In the wake of Hurricane Maria, most of Puerto Rico lost electricity. Since electronic transactions were not longer possible under these conditions, the Federal Reserve was forced to fly a planeload of cash to the island to avoid a total breakdown of the economy there.

But even then, we were assured that the loss of power was a momentary blip. Everything would be back to normal soon.

But as of December 29 (more than three months after the hurricane hit) only 55% percent of power-company customers actually have power again.

The good news is that the “Army Corps of Engineers has projected that power will be restored for most people by March, but those in very remote areas might have to wait until May because of the difficulty in moving supplies.”

So, in some parts of the United States, when disaster strikes, one has to wait only a mere six months to have power restored.

This is partly due, not surprisingly, to the fact that electricity services function under the weight of a government-granted monopoly given to the local power company. It's not as if a competitor can come in and start working with local residents to rebuild the infrastructure. That, of course, is illegal. Besides, it's likely that non-monopolistic electric companies would only be willing to do that at high prices. But that would be verboten also, because it would be labeled “gouging.”

* [Written instruction A]
Answer these questions from the excerpt on Puerto Rico's power outage above, one line each:
(i) What did the Federal Reserve fly to the island?
(ii) By what month did the Army Corps of Engineers project power would be restored for most people?
(iii) What reason is given for why those in very remote areas might wait until May?
* [Written instruction B]
Recast the paragraph starting "This is partly due" from the Puerto Rico power excerpt above as a short bulleted list that keeps its main points.

* [Extracted information]
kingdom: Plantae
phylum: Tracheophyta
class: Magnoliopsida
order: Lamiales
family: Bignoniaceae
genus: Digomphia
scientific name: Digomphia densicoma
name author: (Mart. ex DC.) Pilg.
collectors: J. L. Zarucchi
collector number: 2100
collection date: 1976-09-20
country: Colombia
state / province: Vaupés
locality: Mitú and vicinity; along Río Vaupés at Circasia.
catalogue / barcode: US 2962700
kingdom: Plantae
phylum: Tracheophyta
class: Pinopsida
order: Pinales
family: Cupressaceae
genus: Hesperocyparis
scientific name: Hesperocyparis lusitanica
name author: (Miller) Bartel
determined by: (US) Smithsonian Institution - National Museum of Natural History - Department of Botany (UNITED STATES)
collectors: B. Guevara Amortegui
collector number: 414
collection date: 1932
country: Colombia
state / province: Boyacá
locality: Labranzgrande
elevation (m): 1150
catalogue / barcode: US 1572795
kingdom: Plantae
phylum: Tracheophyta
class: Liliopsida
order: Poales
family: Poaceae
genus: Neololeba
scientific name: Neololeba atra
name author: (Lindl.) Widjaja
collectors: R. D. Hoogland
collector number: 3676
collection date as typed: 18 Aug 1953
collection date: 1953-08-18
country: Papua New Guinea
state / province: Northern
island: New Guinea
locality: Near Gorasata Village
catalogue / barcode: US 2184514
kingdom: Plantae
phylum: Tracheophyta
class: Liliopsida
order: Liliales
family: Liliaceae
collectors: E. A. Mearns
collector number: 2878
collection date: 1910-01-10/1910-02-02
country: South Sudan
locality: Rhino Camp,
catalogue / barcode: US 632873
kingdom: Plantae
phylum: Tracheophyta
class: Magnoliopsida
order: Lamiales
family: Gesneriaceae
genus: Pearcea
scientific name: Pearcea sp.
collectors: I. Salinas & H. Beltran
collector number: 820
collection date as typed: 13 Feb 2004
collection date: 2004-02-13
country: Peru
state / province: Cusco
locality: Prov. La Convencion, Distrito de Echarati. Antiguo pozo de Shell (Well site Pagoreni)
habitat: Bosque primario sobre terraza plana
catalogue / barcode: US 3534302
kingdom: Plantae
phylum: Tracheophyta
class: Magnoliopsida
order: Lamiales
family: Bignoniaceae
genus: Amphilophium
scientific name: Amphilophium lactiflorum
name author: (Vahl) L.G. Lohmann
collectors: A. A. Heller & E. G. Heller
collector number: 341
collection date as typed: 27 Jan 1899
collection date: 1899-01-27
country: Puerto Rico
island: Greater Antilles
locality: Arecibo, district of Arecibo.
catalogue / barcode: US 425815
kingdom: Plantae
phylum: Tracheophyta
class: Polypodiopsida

* [Task answer A]
(i) A planeload of cash.
(ii) March.
(iii) The difficulty in moving supplies.

* [Task answer B]
- The delay is partly due to electricity service running under a government-granted monopoly held by the local power company.
- A competitor cannot legally come in and work with local residents to rebuild the infrastructure.
- Non-monopolistic electric companies would likely do that work only at high prices.
- Such prices would also be forbidden, labeled as "gouging."